Valdez's remarks were not-so veiled shots at incumbent Republican Gov. Greg Abbott, who made passing the controversial sanctuary cities law a top priority. And Abbott supported lawmakers in their failed effort to approved legislation that would restrict the bathrooms transgender residents could use.
Valdez called Abbott's priorities "fake issues."
"They have made up issues, bathrooms, sanctuary cities, massive voter fraud, Jade Helm. Who doesn't remember all these silly things?" she said. "It would be amusing, if it wasn't causing so much harm."
"Enough with the hate and the bickering," she said. "Together we need to build something new, a new Texas, a Texas where a child in the Rio Grande Valley can reach their dreams just as easy as a child in the great city of Dallas."
She said she wanted to be a part of a movement of candidates that worked for Texans, not special interest groups.
"I'm running because I want to be the people's candidate and bring back some common sense to government," she said.
Valdez resigned as sheriff last month to mount an underdog campaign against Abbott, the Republican incumbent who in 2014 beat Democrat Wendy Davis by 20 percentage points.
Using her personal experiences to gather traction she recounted her childhood, where she dreaded bringing home a teacher's list of essential, costly supplies for fear her parents would take her out of school.

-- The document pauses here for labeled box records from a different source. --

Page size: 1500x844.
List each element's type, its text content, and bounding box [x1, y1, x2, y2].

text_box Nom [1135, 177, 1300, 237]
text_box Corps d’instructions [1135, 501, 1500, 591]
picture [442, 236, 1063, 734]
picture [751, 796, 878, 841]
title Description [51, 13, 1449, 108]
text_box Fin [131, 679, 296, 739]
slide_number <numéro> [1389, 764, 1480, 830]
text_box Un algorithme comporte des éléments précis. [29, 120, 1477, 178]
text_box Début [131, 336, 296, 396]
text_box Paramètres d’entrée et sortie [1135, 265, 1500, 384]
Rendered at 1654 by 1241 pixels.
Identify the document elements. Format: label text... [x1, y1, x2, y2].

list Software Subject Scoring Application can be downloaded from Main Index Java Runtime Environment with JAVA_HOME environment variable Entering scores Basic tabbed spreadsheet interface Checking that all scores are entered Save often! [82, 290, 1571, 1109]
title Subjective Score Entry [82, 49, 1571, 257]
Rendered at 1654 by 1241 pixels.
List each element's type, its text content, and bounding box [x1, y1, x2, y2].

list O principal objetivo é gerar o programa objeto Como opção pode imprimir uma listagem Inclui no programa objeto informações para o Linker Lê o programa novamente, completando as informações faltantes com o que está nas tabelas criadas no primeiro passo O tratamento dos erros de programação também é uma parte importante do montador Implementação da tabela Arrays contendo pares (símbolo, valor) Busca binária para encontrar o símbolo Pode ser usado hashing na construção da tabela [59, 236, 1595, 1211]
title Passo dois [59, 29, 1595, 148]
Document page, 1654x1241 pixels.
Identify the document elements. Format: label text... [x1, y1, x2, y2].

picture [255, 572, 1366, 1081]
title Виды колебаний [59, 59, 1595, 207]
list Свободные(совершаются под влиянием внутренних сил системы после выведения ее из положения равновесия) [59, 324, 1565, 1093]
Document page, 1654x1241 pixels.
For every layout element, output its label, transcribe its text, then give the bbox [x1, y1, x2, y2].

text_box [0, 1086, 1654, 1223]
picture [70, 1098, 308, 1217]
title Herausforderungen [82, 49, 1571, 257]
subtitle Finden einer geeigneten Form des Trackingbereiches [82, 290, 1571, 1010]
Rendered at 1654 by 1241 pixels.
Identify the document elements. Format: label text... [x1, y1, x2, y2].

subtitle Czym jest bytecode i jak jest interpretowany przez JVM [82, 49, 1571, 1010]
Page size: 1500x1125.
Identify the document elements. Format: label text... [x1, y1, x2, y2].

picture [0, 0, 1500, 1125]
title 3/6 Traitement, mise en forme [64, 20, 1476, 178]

"I dreaded bringing that list from school because I knew as soon as I presented it to my parents there would be a heated discussion, if I should stay in school, considering the cost that it was bringing to the household," Valdez said. "No child should have to lay in bed listening to that discussion."
"All along the way, and in every situation, there was somebody who encouraged me and even helped me along the way," she said. "That is what we need to be doing for Texas. We should be lending a hand up, not tearing them down. Instead of bringing fear, anxiety and disruption to the people, we must be the type of state that helps people get a fair shot and a chance at finding their path in life."
Whilst her campaign is in the early stages and operating out of her residence, she believes she will emerge victorious in the primary and go on the win the position of Governor.